Stallo sugli aiuti Ue Ma è già pronto il carrozzone di 300 persone

Il Recovery plan è ancora una bozza, però il governo ha già delineato la governance. Maggioranza ai ferri corti sul Mes. Appello per le riforme dalla Von der Leyen e dagli industriali

Un carrozzone da oltre 300 persone per gestire il Recovery plan. È quello che vorrebbe mettere in piedi il premier Giuseppe Conte e i cui contorni sono stati delineati ieri in un vertice di maggioranza tra governo e capidelegazione dei partiti. In pratica, per monitorare l’attuazione dei singoli progetti (la cui stesura è già stata abbozzata) si farebbe riferimento a una struttura piramidale: il comitato interministeriale Affari Ue: un organo politico composto dal premier, dal ministro dell’Economia, Roberto Gualtieri, e dal ministro dello Sviluppo Stefano Patuanelli. A questo farebbe capo un comitato esecutivo (struttura di missione) costituito da 6 manager. Questi ultimi dovrebbero essere i responsabili degli obiettivi del Recovery, anche con poteri sostitutivi rispetto ai soggetti attuatori (in pratica dei «supercommissari») e sarebbero coadiuvati da una task force di 300 persone con il ministro degli Affari Ue, Enzo Amendola (Pd), delegato ai rapporti con Bruxelles. Questo comitato potrebbe rappresentare una camera di compensazione degli interessi divergenti della maggioranza consentendo al premier di accentrare comunque a Palazzo Chigi i processi decisionali, consentendo però ai partiti di avere voce in capitolo.
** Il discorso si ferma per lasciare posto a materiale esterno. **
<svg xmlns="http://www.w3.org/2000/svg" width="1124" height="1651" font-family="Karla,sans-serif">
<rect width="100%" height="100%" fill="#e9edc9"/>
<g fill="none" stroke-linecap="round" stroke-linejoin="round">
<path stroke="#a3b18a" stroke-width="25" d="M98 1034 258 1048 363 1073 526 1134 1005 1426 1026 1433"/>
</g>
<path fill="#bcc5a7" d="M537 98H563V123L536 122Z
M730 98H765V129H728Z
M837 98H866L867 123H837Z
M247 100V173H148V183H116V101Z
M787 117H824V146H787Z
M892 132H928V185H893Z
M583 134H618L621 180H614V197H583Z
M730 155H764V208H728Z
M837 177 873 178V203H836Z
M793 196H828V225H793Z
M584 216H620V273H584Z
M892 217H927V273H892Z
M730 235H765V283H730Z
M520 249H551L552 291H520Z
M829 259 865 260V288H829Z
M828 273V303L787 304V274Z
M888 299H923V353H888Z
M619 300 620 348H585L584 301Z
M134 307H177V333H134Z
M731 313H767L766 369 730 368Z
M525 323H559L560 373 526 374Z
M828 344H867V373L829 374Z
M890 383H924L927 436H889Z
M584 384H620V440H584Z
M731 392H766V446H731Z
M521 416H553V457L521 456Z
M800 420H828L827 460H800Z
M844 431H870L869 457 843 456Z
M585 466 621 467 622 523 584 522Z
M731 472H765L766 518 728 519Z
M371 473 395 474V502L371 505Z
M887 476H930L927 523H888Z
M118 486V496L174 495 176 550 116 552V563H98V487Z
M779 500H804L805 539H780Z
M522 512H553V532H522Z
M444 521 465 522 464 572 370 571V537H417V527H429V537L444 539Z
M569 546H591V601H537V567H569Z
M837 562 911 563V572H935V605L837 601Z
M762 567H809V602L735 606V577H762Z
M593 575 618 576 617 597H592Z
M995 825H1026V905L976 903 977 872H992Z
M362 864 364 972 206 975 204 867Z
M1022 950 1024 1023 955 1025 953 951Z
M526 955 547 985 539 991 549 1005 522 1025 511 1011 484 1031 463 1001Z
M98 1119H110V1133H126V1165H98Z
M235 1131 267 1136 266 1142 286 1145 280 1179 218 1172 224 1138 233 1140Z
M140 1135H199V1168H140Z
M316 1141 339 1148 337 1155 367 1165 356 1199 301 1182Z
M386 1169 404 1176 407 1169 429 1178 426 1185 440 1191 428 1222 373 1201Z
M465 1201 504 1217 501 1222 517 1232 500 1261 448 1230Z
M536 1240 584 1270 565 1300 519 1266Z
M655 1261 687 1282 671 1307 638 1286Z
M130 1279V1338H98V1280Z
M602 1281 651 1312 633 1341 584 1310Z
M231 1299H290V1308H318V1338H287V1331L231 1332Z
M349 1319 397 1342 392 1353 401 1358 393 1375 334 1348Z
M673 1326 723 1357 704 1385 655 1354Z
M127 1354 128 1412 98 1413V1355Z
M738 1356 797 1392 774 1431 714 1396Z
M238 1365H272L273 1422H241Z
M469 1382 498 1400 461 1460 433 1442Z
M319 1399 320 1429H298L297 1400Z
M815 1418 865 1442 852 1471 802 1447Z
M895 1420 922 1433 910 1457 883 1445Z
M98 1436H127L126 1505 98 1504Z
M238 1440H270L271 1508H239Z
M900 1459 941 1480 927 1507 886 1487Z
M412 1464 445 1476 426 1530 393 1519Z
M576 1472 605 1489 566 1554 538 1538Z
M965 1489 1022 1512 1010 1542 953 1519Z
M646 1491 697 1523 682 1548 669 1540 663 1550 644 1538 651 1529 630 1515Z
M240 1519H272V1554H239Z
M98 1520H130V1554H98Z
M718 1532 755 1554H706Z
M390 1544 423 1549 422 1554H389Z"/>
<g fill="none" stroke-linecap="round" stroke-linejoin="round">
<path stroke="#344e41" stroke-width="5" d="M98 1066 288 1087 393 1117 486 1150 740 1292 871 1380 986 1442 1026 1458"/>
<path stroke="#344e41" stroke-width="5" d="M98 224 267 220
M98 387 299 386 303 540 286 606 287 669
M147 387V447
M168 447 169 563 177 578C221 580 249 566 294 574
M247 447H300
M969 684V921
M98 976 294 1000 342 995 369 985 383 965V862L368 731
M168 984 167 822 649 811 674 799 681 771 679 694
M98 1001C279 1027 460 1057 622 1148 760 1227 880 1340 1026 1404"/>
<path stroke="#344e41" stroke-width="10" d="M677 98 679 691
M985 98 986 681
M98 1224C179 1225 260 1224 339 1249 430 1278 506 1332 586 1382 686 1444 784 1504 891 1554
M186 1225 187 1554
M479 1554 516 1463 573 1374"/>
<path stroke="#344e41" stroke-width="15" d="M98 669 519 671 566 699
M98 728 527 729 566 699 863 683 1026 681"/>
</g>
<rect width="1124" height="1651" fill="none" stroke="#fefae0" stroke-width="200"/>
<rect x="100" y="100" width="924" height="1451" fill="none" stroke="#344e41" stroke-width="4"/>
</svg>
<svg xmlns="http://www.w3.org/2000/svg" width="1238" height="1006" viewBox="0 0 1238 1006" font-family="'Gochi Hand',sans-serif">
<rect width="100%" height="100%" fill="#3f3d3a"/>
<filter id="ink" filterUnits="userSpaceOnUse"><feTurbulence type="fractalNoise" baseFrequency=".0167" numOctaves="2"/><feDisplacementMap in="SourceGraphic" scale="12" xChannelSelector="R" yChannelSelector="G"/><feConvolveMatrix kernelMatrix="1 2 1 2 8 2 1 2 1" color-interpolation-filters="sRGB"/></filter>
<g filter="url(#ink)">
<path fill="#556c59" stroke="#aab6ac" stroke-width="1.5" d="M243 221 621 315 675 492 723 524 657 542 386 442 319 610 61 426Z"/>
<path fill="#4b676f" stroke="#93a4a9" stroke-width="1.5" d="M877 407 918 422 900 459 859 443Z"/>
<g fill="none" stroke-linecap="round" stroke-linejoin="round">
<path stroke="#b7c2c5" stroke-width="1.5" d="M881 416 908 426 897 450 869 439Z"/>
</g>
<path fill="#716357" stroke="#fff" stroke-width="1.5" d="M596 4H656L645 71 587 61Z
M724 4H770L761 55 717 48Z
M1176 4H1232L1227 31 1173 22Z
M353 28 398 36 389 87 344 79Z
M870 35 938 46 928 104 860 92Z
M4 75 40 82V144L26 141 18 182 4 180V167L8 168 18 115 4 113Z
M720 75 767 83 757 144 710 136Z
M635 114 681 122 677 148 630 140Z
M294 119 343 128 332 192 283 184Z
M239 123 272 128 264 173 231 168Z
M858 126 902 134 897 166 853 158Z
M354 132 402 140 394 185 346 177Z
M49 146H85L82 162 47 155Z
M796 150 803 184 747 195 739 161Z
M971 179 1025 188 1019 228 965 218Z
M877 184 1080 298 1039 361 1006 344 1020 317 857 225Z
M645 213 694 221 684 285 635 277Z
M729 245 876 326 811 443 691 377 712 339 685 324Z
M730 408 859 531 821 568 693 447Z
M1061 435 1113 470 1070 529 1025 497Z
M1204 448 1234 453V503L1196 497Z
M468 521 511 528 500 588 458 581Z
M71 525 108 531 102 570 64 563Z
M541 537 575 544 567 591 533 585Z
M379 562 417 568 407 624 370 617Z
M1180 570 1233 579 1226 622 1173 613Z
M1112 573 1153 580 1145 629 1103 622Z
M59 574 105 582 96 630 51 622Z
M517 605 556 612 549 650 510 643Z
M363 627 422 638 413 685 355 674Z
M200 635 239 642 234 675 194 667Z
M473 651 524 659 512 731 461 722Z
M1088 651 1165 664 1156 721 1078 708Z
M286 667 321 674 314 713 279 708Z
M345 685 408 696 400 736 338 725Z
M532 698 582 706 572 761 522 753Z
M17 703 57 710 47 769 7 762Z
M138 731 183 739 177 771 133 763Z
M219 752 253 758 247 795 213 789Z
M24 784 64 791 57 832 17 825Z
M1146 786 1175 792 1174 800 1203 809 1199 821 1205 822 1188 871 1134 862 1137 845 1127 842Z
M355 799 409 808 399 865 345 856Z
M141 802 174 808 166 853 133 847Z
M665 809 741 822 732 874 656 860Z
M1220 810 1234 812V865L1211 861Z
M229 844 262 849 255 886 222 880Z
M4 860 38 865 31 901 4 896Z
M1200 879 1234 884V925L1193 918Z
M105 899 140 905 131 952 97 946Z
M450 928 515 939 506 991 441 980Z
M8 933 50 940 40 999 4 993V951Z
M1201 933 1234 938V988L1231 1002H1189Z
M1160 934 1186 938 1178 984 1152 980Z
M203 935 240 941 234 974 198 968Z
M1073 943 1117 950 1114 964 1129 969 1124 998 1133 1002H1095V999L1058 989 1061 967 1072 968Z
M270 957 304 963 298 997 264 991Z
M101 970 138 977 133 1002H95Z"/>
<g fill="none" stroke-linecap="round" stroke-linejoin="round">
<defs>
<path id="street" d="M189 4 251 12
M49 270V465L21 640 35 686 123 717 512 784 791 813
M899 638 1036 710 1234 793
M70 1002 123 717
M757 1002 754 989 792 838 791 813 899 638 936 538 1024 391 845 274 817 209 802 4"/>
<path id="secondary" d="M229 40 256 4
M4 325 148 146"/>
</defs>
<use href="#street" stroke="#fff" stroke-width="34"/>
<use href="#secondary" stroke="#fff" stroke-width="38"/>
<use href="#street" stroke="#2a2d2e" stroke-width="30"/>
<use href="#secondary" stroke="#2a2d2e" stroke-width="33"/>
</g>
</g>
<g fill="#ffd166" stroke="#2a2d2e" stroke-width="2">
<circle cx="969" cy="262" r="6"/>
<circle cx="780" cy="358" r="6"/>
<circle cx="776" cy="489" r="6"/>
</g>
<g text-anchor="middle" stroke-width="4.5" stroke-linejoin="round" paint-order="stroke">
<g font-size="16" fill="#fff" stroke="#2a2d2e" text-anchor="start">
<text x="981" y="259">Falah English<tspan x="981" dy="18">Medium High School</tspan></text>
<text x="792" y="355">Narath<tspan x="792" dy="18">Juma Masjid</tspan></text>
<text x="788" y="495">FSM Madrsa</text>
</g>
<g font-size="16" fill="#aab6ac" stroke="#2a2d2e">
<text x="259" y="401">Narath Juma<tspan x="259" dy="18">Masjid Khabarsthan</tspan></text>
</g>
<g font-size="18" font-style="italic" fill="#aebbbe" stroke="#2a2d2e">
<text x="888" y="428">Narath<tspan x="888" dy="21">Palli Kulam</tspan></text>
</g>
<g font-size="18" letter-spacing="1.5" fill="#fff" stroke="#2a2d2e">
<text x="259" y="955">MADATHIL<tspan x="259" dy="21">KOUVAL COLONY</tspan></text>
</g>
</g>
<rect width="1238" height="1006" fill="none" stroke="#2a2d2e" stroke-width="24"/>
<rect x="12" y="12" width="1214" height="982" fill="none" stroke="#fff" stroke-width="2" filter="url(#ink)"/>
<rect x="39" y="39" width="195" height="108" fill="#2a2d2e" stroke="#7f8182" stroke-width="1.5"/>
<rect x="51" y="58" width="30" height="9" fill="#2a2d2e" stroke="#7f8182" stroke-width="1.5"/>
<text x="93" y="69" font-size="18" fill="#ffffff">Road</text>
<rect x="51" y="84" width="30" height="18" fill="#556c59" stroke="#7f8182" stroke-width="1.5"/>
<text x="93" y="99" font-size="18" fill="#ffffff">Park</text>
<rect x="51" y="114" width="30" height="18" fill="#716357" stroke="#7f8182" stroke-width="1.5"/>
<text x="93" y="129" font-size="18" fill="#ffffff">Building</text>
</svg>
Intanto, Confindustria si è già spazientita. «Il piano Next Generation Eu rappresenta un’opportunità unica che però l’Italia rischia di non sfruttare», ha dichiarato ieri il presidente Carlo Bonomi durante la presentazione del rapporto annuale sugli «Scenari industriali». Per il numero uno di Viale dell’Astronomia con il Recovery Fund «si potrebbe pensare ad un massiccio piano di investimenti pubblici e privati in grado di rilanciare la competitività del sistema produttivo italiano». Ma per sfruttarlo a dovere, ha osservato, «ci sono delle condizioni: una governance unitaria a livello nazionale in grado di individuare dei grandi progetti sui nodi strategici per lo sviluppo del Paese». Insomma, servono riforme. Quelle invocate la presidente della Commissione Ue, Ursula von der Leyen, ieri all’inaugurazione dell’anno accademico della Bocconi. «Stiamo spendendo risorse che dovremo ripagare tra dieci anni o più: in altre parole, stiamo prendendo in prestito denaro dalle generazioni future; quindi l’Italia avrà bisogno di due cose: disponibilità a riforme e approccio strategico agli investimenti». Casomai qualcuno non avesse capito.

La maggioranza, però, ha avuto un’altra crisi di nervi sul Mes. Il vertice di maggioranza, prima di affrontare il dossier Recovery Plan, ha discusso dell’audizione che domani Gualtieri svolgerà in commissione al Senato in vista dell’Ecofin che dovrà di fatto ratificare la riforma del Fondo salva-Stati la cui approvazione è rimessa al Consiglio Ue di metà dicembre. Ma, come accade spesso in queste occasioni, la discussione si è accesa sui 37 miliardi del Mes sanitario. Pd e Iv, secondo quanto riferito, avrebbero respinto con decisione la proposta di risoluzione di maggioranza avanzata dal M5s in vista dell’informativa di Conte del 9 dicembre. In particolare, i pentastellati avrebbero proposto di specificare nel testo della risoluzione il fatto che l’Italia non prenderà il Mes sanitario. «Uno scambio inaccettabile» per il renziano Luigi Marattin. E la guerra continua.